Unshed tears flashed in the eyes of the passenger, aware that if they were with me in any capacity, they were going to die.

“Can we work something out? You don’t need to do this,” the passenger pleaded.

He may as well have been bargaining with the devil for his soul. Any mercy I should have had, never surfaced. It never did.

“Who the fuck are you? Why were you spying on the women? Who do you work for?” The questions were delivered to them in a quiet tone, the kind of tone that traveled a hair above a whisper and landed on death’s eardrums.

“FBI. We’re undercover,” the driver lied as smoothly as his shaky voice would allow. In the quickest motion I could muster, I yanked the knife away from the neck of the passenger and sent one quick stab into the neck of the driver.

By the time the driver grasped that he’d been stabbed, I had the knife back at the neck of the passenger, blood from the driver’s open neck dripping onto him now. The driver gasped and hissed as blood trickled past the trembling fingers he clasped over the knife wound.

“Lie again and I’ll open a fucking artery.” My stiff gaze was a promise and appeared to fuel his already amped-up nerves. The gun kissed the back of his head to remind him that I had another option for killing him.

“Who the fuck do you work for? Why the fuck were you spying on the women? I’m not going to keep repeating myself.”

“You’re going to kill us even if we tell you,” the passenger was brave enough to say.

“That’s right.” There was no reason to lie to them. I didn’t play with my food. Fresh death fed a wicked energy into me that I often craved.

“You don’t need to do this. We can work something out,” the driver stated, his voice cracking with desperation as he drove with one shaky hand and gripped his bleeding neck with the other.

“All I’m interested in is who the fuck you work for and why you were spying on those women. The only deal that I can make you is how quickly I’m going to kill you.”

“Please. You don’t...”

I shook my head at the man, cutting off his statement. As many times as I had done this same song and dance, I hadn’t yet figured out why people who were afraid to die got involved in this type of business. I yanked the knife away from the neck of the passenger and slid back in the seat.

I breathed, allowing my eyes to fall closed as I embraced the calm before my storm.
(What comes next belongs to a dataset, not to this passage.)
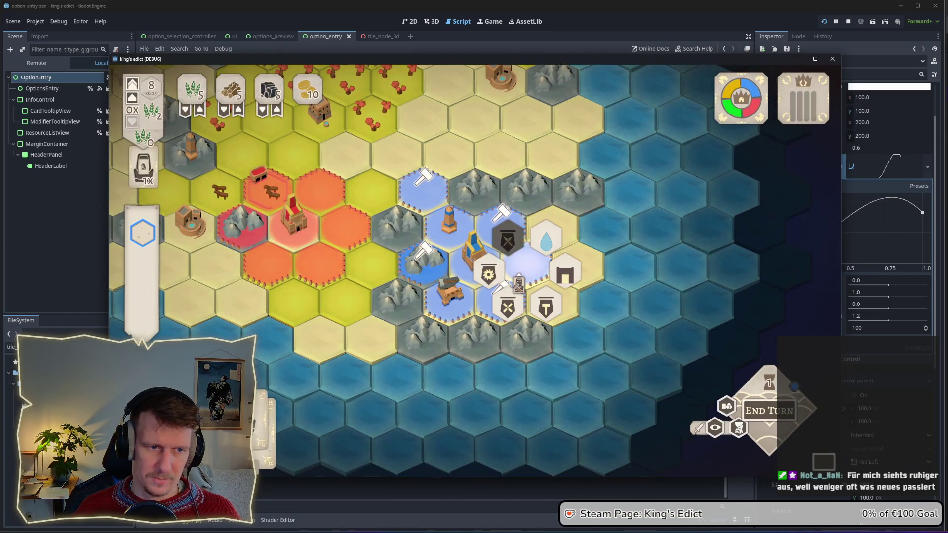
click(502, 230)
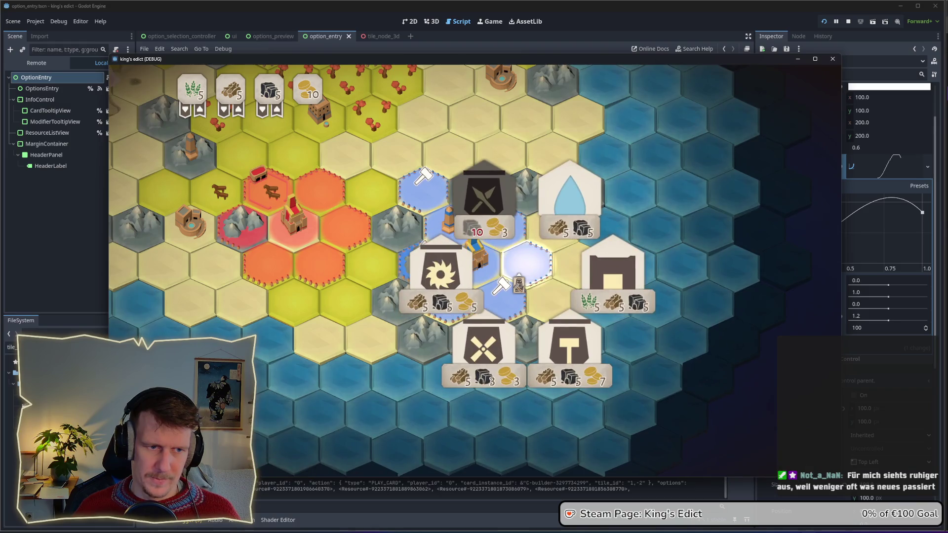
click(424, 190)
The patience I had honed in on was being eaten away by anger, but I’d taught myself to never let anger prevail over me, but to use it as my weapon. Slowly, my lids lifted to the men eyeing me in the mirror with bated breath.

Back and forth, my gaze bounced between them before I plunged the knife with maximum force into the passenger, an upward thrust at his nape. Two additional quick and deadly jabs followed, causing the driver to glance at him and seemingly forget he was driving.
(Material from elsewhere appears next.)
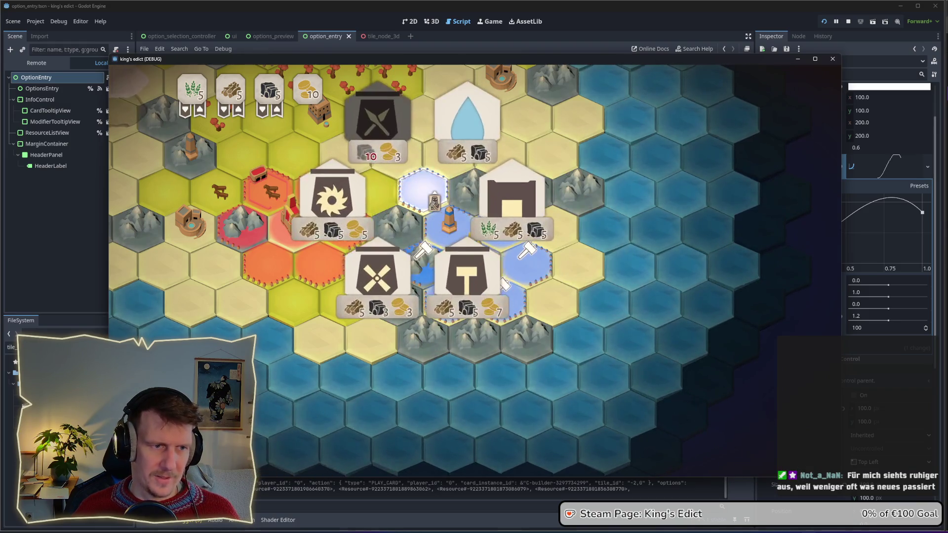
click(437, 282)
He had chanced a glance at the passenger, but a tap of my gun to the side of his head set his eyes back on the road. The sight of his dying friend had made him forget about his gushing neck wound. Maybe now, he’d be more inclined to talk.

The passenger choked out a series of loud gasps as a mixture of shock and unrelenting horror was playing out on his face. Blood oozed from the corner of his mouth, which gaped open as he started to slump. He reached for his neck, attempting to touch, but failing to reach where he’d been stabbed.

He choked on his gasps, struggling to take in oxygen. The suffocating sound filled the interior of the car as the reality of his impending doom was nailed home.

“Make the next left,” I instructed. Fear-frozen, I don’t believe the driver had blinked since I’d tapped the side of his head with my gun.

“Next left,” I reminded because sooner or later, desperation would lead him to fight for his life by any means necessary. The car swerved across the lines, but he managed to focus enough the keep us on the highway.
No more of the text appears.